Una vez más los choferes del transporte público han mostrado su iracundia a título de obtener un aumento en las tarifas de sus servicios. Han dado un inicio ingrato al nuevo año con la violencia que desataron en pleno centro de esta capital contra sus propios compañeros de trabajo que tienden a ser más comprensivos con la situación económica de los usuarios y, peor aún, contra vehículos particulares que tenían el pleno derecho de circular sin impedimento alguno.
Este sector laboral con actos de intemperancia y desconsideración inducido por sus dirigentes, lo único que hace es concitar el rechazo de la población, pese a que ésta, al igual que las pretendidas exigencias de los choferes, también confronta situaciones limitantes en sus posibilidades económicas.
En unos casos porque los ingresos que percibe el común de los hogares son insuficientes para hacer frente al constante aumento de los precios de los alimentos y de los bienes en general. En otros, por el inmenso drama de la falta de empleos sostenibles y de remuneración aceptable, lo cual, en muchas ocasiones, deriva en el crecimiento de la informalidad, con las múltiples consecuencias adversas que entraña.
En escenario de tal naturaleza, resulta un atentado contra la racionalidad y el espíritu solidario que todos deben guardarse, entre propios y extraños, recurrir a la violencia para obtener mayores beneficios económicos.

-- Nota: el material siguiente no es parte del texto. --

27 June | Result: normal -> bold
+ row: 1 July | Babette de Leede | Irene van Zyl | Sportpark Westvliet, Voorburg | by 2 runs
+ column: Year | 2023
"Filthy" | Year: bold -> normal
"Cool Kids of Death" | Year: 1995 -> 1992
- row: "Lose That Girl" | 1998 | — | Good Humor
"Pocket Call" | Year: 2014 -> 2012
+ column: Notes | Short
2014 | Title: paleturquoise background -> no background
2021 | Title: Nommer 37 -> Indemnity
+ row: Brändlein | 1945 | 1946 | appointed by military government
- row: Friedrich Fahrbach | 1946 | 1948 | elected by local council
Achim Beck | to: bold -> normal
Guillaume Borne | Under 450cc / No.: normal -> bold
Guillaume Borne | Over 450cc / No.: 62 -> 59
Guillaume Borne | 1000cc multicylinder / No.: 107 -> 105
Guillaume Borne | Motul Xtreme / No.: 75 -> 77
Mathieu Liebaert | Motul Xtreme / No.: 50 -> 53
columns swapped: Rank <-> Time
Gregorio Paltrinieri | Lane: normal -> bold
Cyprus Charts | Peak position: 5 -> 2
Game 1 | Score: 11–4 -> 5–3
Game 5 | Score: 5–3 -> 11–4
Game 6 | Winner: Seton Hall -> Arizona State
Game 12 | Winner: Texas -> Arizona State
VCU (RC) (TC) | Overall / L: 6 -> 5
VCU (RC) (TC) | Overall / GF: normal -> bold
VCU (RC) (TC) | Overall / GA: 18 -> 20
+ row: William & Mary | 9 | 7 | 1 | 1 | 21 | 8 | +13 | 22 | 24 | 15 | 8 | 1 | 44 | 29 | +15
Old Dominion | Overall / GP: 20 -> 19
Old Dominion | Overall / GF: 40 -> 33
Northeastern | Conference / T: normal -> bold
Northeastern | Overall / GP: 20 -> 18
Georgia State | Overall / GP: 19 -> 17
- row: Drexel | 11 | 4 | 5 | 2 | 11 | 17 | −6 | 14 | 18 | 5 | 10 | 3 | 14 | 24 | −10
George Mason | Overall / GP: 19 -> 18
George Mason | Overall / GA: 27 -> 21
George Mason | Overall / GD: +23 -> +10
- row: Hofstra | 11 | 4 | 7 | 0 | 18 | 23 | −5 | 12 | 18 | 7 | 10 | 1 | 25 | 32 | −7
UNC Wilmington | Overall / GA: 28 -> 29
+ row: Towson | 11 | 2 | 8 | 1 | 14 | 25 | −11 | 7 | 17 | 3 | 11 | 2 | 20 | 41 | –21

En caso de que éstos fueran apremiantes, el recurso es la negociación con las autoridades correspondientes, mostrando, obviamente, las justificaciones documentadas, en cada caso.
Por tanto, ha sido inadmisible, intolerable, que los dirigentes de los choferes empleen la violencia contra sus propios compañeros de trabajo para someterlos a sus designios, cuando muchos de ellos optaban por seguir trabajando, antes que tornar sus conveniencias o intereses en motivo de golpizas e incluso agresiones contra la dignidad de las personas.
Constituyen actos de primitivismo social cuando a la vista y paciencia de los transeúntes se aplica castigos físicos, en unos casos utilizando correas y en otros instrumentos de fuerza para “sentar la mano” a quienes osaban trabajar con regularidad, antes de anteponer sus requerimientos financieros mediante el ultraje y el avasallamiento de los más elementales derechos humanos.
Además, cuando se tiene motivos para exigir algo, la contraparte insoslayable es también dar. El hecho es que buena parte del servicio del transporte público se lo ofrece en malas condiciones. En unos casos por el mal estado de la estructura de los vehículos -algunos incluso se hallan destartalados-, de los asientos estrechos y sin el mantenimiento adecuado en su conservación y la desatención de los conductores cuando los pasajeros anuncian que desean bajar en una u otra esquina, al no recibir respuesta verbal y, en la mayor parte de las veces, sin ser atendidos en sus pedidos.
En la ciudad de La Paz y en el resto de las urbes del país no se pretende contar con servicios de excelencia a cambio de costos que estén al alcance de sus posibilidades financieras. Lo único que se espera es contar con un servicio aceptable en el transporte público, tanto por razones de atención personal como por su buen estado de mantenimiento. No se pide más.
Lamentablemente, los dirigentes gremiales de los choferes no se ubican en la posición de los usuarios, simple y llanamente pretenden imponer su voluntad y quizá hasta sus caprichos. El resto pareciera ser que no es de su incumbencia, ya sea porque tienen fuertes cargas de resentimiento social o porque son ajenos a la realidad del medio socio-económico en que operan.